Alumnus-lecturer creates Renaissance-style paintings for Wisconsin church

UCSC alumnus (Porter '00) and art lecturer Noah Buchanan has spent the last year creating two large commissioned paintings for a newly built Renaissance-style church in Wisconsin. (Photos by Christina Waters)

For the past year, UCSC alumnus and Art Department lecturer Noah Buchanan has been working to create two larger-than-life paintings for a new Renaissance-style church recently built in Wisconsin.

Next week, the 11-foot tall and 4.5-foot wide oil paintings will be carefully packed into a large wooden crate and shipped by truck to LaCrosse, Wisconsin, where they will be installed in The Shrine of Our Lady of Guadalupe.

"It's by far the biggest job I've ever taken on in painting," says Buchanan. "I'm using traditional oil painting techniques from 17th-century Europe. I've gone through just a ton of paint--I had 14 to 15 colors on the palette."

Because of the sheer size of the paintings, Buchanan rented a room with an extremely tall ceiling on the second floor of the old, historic Holy Cross High School building in Santa Cruz to complete the commissioned project. The canvasses were so large they couldn't fit in the studio--attached to his house in Santa Cruz--where he normally works.

He was recommended for the job by a former professor from the Pennsylvania Academy of the Fine Arts in Philadelphia, where Buchanan studied classical painting and drawing for two years before enrolling at UC Santa Cruz and earning a B.A. in art. He went on to receive an M.F.A. in painting from the New York Academy of Art in 2002.
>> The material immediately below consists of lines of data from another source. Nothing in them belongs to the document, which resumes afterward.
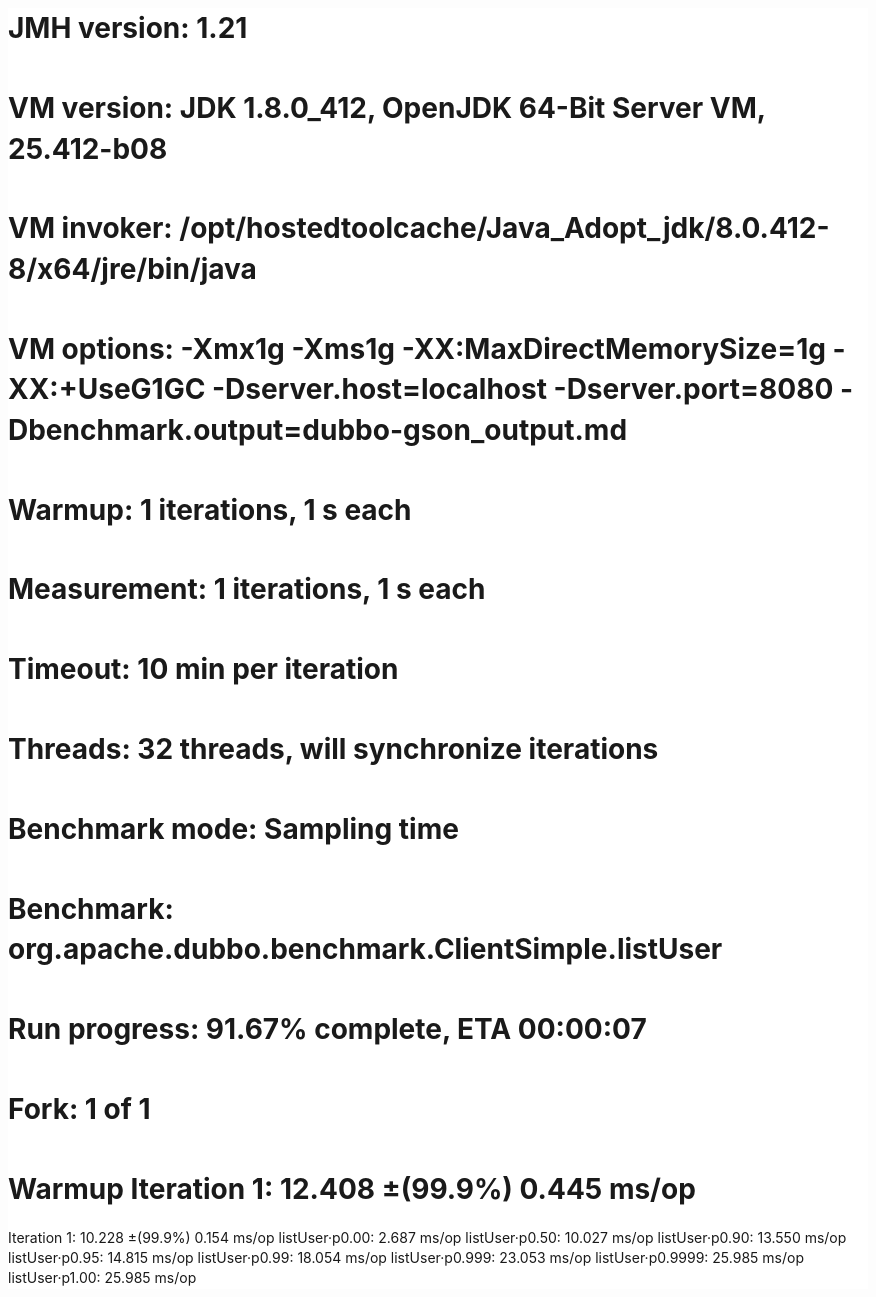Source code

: 
# JMH version: 1.21
# VM version: JDK 1.8.0_412, OpenJDK 64-Bit Server VM, 25.412-b08
# VM invoker: /opt/hostedtoolcache/Java_Adopt_jdk/8.0.412-8/x64/jre/bin/java
# VM options: -Xmx1g -Xms1g -XX:MaxDirectMemorySize=1g -XX:+UseG1GC -Dserver.host=localhost -Dserver.port=8080 -Dbenchmark.output=dubbo-gson_output.md
# Warmup: 1 iterations, 1 s each
# Measurement: 1 iterations, 1 s each
# Timeout: 10 min per iteration
# Threads: 32 threads, will synchronize iterations
# Benchmark mode: Sampling time
# Benchmark: org.apache.dubbo.benchmark.ClientSimple.listUser

# Run progress: 91.67% complete, ETA 00:00:07
# Fork: 1 of 1
# Warmup Iteration   1: 12.408 ±(99.9%) 0.445 ms/op
Iteration   1: 10.228 ±(99.9%) 0.154 ms/op
                 listUser·p0.00:   2.687 ms/op
                 listUser·p0.50:   10.027 ms/op
                 listUser·p0.90:   13.550 ms/op
                 listUser·p0.95:   14.815 ms/op
                 listUser·p0.99:   18.054 ms/op
                 listUser·p0.999:  23.053 ms/op
                 listUser·p0.9999: 25.985 ms/op
                 listUser·p1.00:   25.985 ms/op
At UCSC, Buchanan studied with professor of art Frank Galuszka, who coincidentally had also just moved to Santa Cruz from Philadelphia to join the UCSC faculty. "We had a great relationship; we really connected as teacher and student," said Buchanan.

That relationship proved to be quite helpful for this particular project. Buchanan said that Galuszka, former chair of the UCSC Art Department, dropped by the studio on a weekly basis to offer suggestions and advice about the paintings.

Buchanan said he has been working toward the goal of mastering painting techniques of the Renaissance and 17th-century Europe since he first began art school in 1994. For the past six years, he has also taught classes in painting and drawing at UCSC, Cabrillo College, and the College of San Mateo.

"I think most people aren't aware of all the planning that goes into works like these," Buchanan noted. "There's just months of doing studies and drawings of all the elements. You're looking at other paintings and focusing on mundane details--such as if there's a brick floor in the painting, you need to look at a brick floor and rehearse exactly how it will look."

Despite a great deal of anxiety and several false starts due to errors of anatomy and proportion, Buchanan said he is quite happy with how the two paintings turned out.

"It was an emotional rollercoaster," he reflected. "I would liken the whole experience to some kind of sea voyage. You leave the port in really good form, but soon hit a huge squall and lose some people and equipment. After you refigure your goals and plans, you finally return to your initial port of origin and you're amazed--you can't believe you made it. And the ship is in entirely different shape. That's the closest thing to how it feels."